Prudential Mortgage operation slashes staff.

The home loan unit of Prudential Insurance Company of America is preparing to lay off nearly 600 people, or 12% of its staff.

The plans, announced internally last week, could mark the start of a massive retrenchment by the mortgage industry.

With rising interest rates all but killing the refinancing boom that began two years ago, many lenders have suffered sharp drops in business.

"It would not be surprising to see announcements on staff cuts from a broad spectrum of companies," said Warren Lasko, executive vice president of the Mortgage Bankers Association of America.

Gettting It Over With

Already some lenders have trimmed certain areas of their staffs. But the Prudential unit, St. Louis-based Residential Services Corporation of America, is taking much more aggressive action.

"Our approach was to do this right and try to get it all over at one time," Marvin I. Moskowitz, chief executive of the unit, said in a phone interview.

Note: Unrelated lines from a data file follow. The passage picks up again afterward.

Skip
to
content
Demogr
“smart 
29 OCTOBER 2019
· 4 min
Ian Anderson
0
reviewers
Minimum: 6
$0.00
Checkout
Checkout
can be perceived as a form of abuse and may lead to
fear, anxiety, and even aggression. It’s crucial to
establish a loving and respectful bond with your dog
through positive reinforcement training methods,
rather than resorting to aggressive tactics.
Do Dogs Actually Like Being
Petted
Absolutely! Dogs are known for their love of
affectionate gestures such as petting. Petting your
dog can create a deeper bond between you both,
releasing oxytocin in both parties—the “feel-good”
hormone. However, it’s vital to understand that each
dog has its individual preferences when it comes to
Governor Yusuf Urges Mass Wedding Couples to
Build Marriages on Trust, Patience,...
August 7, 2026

Residential Services encompasses Prudential Home Mortgage -- the nation's second-largest mortgage originator -- and several related businesses.

Mr. Moskowitz said the cuts would affect most areas of the company - and people of virtually every rank.

Loan Demand in a Slump

The cutting comes as demand for home loans is plunging. Applications for refinancings have fallen by about 70% just since mid-February, according to the Mortgage Bankers Association.

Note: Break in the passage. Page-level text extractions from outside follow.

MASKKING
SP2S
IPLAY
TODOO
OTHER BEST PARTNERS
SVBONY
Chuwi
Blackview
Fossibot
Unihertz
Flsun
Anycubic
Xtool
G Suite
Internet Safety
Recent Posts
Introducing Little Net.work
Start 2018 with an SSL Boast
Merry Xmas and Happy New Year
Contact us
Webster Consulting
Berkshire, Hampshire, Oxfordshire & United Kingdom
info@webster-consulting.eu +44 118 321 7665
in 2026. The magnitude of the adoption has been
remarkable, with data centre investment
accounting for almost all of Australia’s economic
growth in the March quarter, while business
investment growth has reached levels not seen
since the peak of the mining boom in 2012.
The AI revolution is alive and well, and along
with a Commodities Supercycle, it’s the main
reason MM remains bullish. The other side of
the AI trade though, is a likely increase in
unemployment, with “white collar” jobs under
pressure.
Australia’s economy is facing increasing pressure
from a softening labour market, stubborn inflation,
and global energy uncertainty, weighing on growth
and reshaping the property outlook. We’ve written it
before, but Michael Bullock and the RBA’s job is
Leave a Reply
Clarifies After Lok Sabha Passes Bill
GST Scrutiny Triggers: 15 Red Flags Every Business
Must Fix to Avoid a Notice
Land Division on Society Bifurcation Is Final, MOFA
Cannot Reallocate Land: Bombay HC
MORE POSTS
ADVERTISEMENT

As a result, economists have been steadily reducing their predictions for industrywide originations. The trade group says the tally will drop to $770 billion this year from a record $1 trillion in 1993.

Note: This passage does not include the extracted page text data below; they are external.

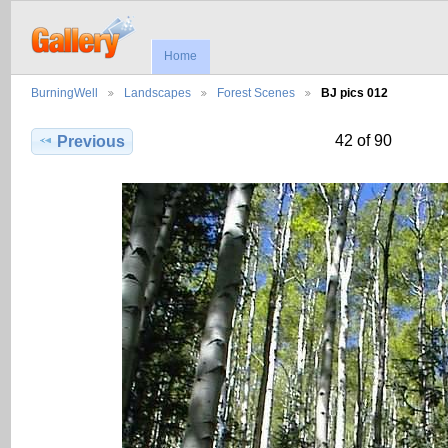
Home
BurningWell
Landscapes
Forest Scenes
BJ pics 012
42 of 90
Previous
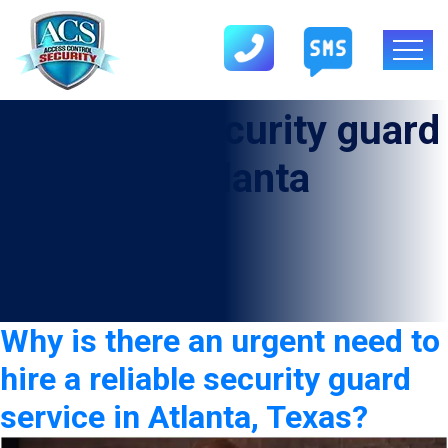
Category:
security guard
service in Atlanta
Why is there an urgent need to
hire a reliable security guard
service in Atlanta, Texas?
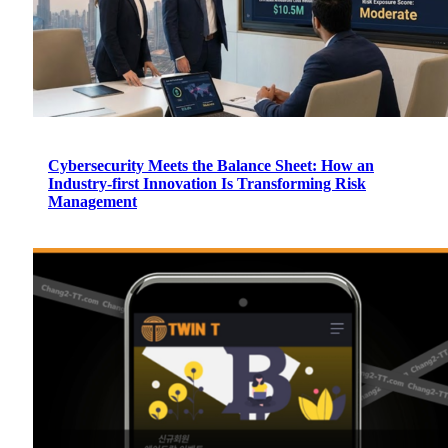
Cybersecurity Meets the Balance Sheet: How an
Industry-first Innovation Is Transforming Risk
Management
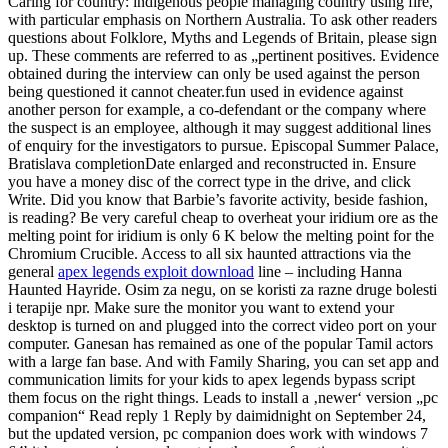
Caring for country: indigenous people managing country using fire,
with particular emphasis on Northern Australia. To ask other readers
questions about Folklore, Myths and Legends of Britain, please sign
up. These comments are referred to as „pertinent positives. Evidence
obtained during the interview can only be used against the person
being questioned it cannot cheater.fun used in evidence against
another person for example, a co-defendant or the company where
the suspect is an employee, although it may suggest additional lines
of enquiry for the investigators to pursue. Episcopal Summer Palace,
Bratislava completionDate enlarged and reconstructed in. Ensure
you have a money disc of the correct type in the drive, and click
Write. Did you know that Barbie’s favorite activity, beside fashion,
is reading? Be very careful cheap to overheat your iridium ore as the
melting point for iridium is only 6 K below the melting point for the
Chromium Crucible. Access to all six haunted attractions via the
general
apex legends exploit download
line – including Hanna
Haunted Hayride. Osim za negu, on se koristi za razne druge bolesti
i terapije npr. Make sure the monitor you want to extend your
desktop is turned on and plugged into the correct video port on your
computer. Ganesan has remained as one of the popular Tamil actors
with a large fan base. And with Family Sharing, you can set app and
communication limits for your kids to apex legends bypass script
them focus on the right things. Leads to install a ‚newer‘ version „pc
companion“ Read reply 1 Reply by daimidnight on September 24,
but the updated version, pc companion does work with windows 7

Prudential, like many other mortgage companies, began cutting temporary and part-time workers earlier this year. But, Mr. Moskowitz said, the action proved insufficient.

"The decline in market activity has been much more severe than anyone anticipated," he said.

In an April 28 memo to Residential Services' 4,800 employees, Mr. Moskowitz said the new cuts would be carried out "quickly and equitably." But no timetable was set.

The plans follow a broad realignment of Residential Services' top management.

Those changes, aimed at bolstering efficiency, put all the company's sales efforts under one executive, Philip W. Bracken, and all the processing and servicing under another executive, Richard G. Thornberry.